What you have to do
For the data below, retype word for word the lines from the one containing "Arveles antidotu nedir ?" through the one containing "deschisă, mergeți spre o zonă joasă, precum o"; drop the pictures.

Given data
##########

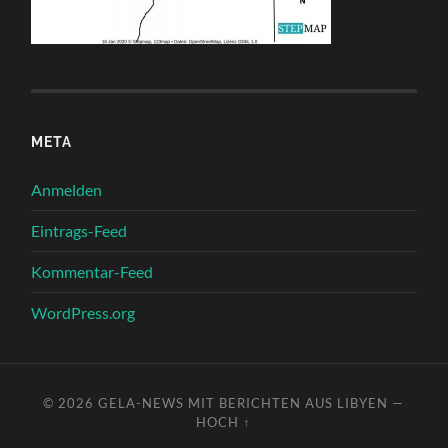
META
Anmelden
Eintrags-Feed
Kommentar-Feed
WordPress.org
© 2026
GELA-NEWS MIT BERICHTEN AUS LIBYEN
—
HOCH ↑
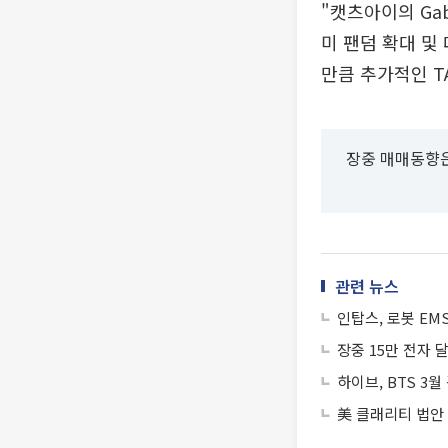
"캣츠아이의 Gabr
미 팬덤 확대 및
만큼 추가적인 T
장중 매매동향은
관련 뉴스
인탑스, 로봇 E
장중 15만 전자
하이브, BTS 3
美 클래리티 법안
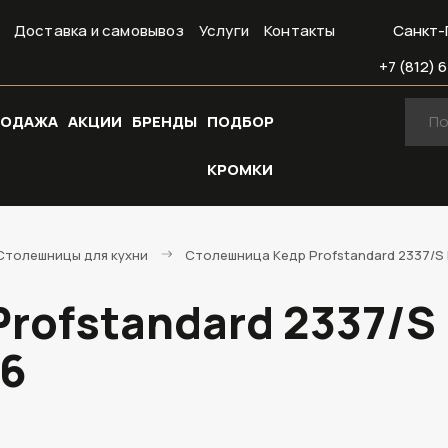
Доставка и самовывоз
Услуги
Контакты
Санкт-
+7 (812) 6
РОДАЖА
АКЦИИ
БРЕНДЫ
ПОДБОР
КРОМКИ
Cтолешницы для кухни
Столешница Кедр Profstandard 2337/S 
rofstandard 2337/S
56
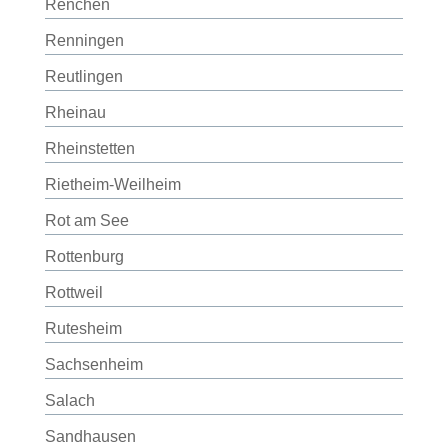
Renchen
Renningen
Reutlingen
Rheinau
Rheinstetten
Rietheim-Weilheim
Rot am See
Rottenburg
Rottweil
Rutesheim
Sachsenheim
Salach
Sandhausen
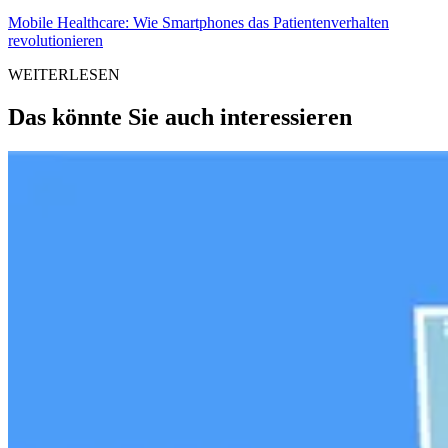
Mobile Healthcare: Wie Smartphones das Patientenverhalten
revolutionieren
WEITERLESEN
Das könnte Sie auch interessieren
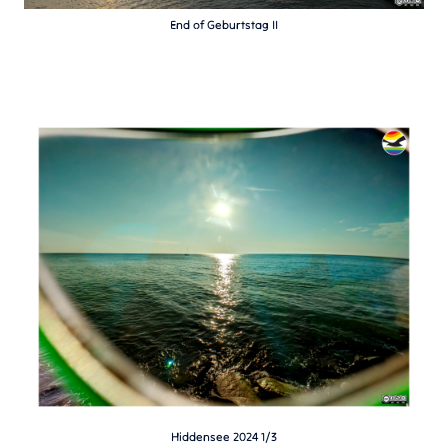
End of Geburtstag II
Hiddensee 2024 1/3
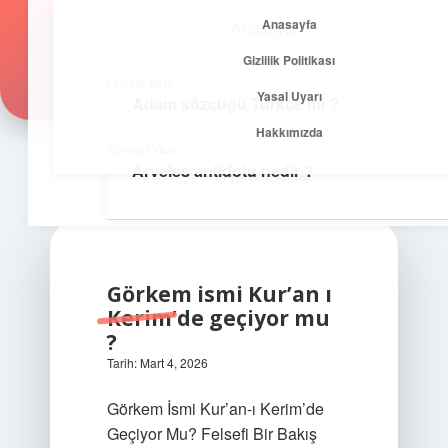
Anasayfa
Anasayfa
Zirvedeki Fikirler
menüyü
Gizlilik Politikası
aç
Gizlilik Politikası
İlham veren önerilerle yükseklere çık!
Önceki Yazı
Yasal Uyarı
Adam sözcüğü Türkçe mi ?
Yasal Uyarı
Hakkımızda
Sonraki Yazı
Arveles antidotu nedir ?
Hakkımızda
Görkem ismi Kur’an ı
Kerim’de geçiyor mu
?
Tarih: Mart 4, 2026
Görkem İsmi Kur’an-ı Kerim’de
Geçiyor Mu? Felsefi Bir Bakış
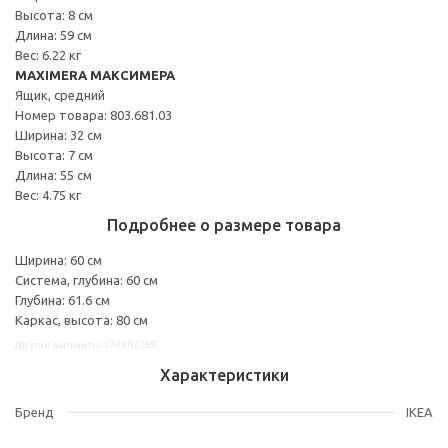
Высота: 8 см
Длина: 59 см
Вес: 6.22 кг
MAXIMERA МАКСИМЕРА
Ящик, средний
Номер товара: 803.681.03
Ширина: 32 см
Высота: 7 см
Длина: 55 см
Вес: 4.75 кг
Подробнее о размере товара
Ширина: 60 см
Система, глубина: 60 см
Глубина: 61.6 см
Каркас, высота: 80 см
Другие варианты: s79482289
Характеристики
Бренд
IKEA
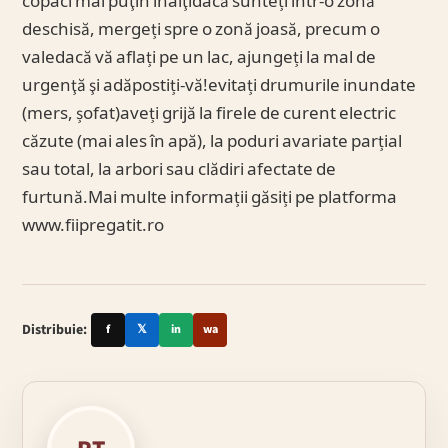
copaci mai puţin înalţidacă sunteți într-o zonă
deschisă, mergeți spre o zonă joasă, precum o
valedacă vă aflați pe un lac, ajungeți la mal de
urgenţă şi adăpostiți-vă!evitați drumurile inundate
(mers, șofat)aveți grijă la firele de curent electric
căzute (mai ales în apă), la poduri avariate parțial
sau total, la arbori sau clădiri afectate de
furtună.Mai multe informații găsiți pe platforma
www.fiipregatit.ro
Distribuie:
f
𝕏
in
wa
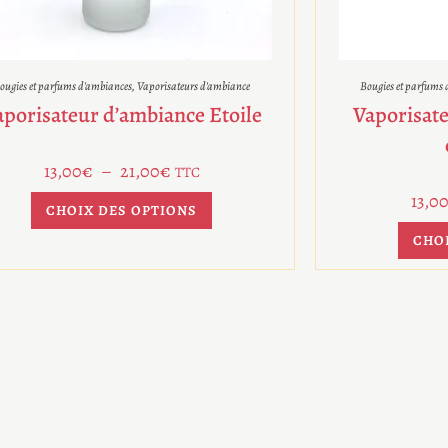
ougies et parfums d'ambiances
,
Vaporisateurs d'ambiance
Bougies et parfums
aporisateur d’ambiance Etoile
Vaporisate
13,00
€
–
21,00
€
TTC
13,0
CHOIX DES OPTIONS
CHO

##########

Expected answer
Arveles antidotu nedir ?
Hakkımızda
Görkem ismi Kur’an ı
Kerim’de geçiyor mu
?
Tarih: Mart 4, 2026
Görkem İsmi Kur’an-ı Kerim’de
Geçiyor Mu? Felsefi Bir Bakış
Высота: 8 см
Длина: 59 см
Вес: 6.22 кг
MAXIMERA МАКСИМЕРА
Ящик, средний
Номер товара: 803.681.03
Ширина: 32 см
Высота: 7 см
Длина: 55 см
Вес: 4.75 кг
Подробнее о размере товара
Ширина: 60 см
Система, глубина: 60 см
Глубина: 61.6 см
Каркас, высота: 80 см
Другие варианты: s79482289
Характеристики
Бренд
IKEA
copaci mai puţin înalţidacă sunteți într-o zonă
deschisă, mergeți spre o zonă joasă, precum o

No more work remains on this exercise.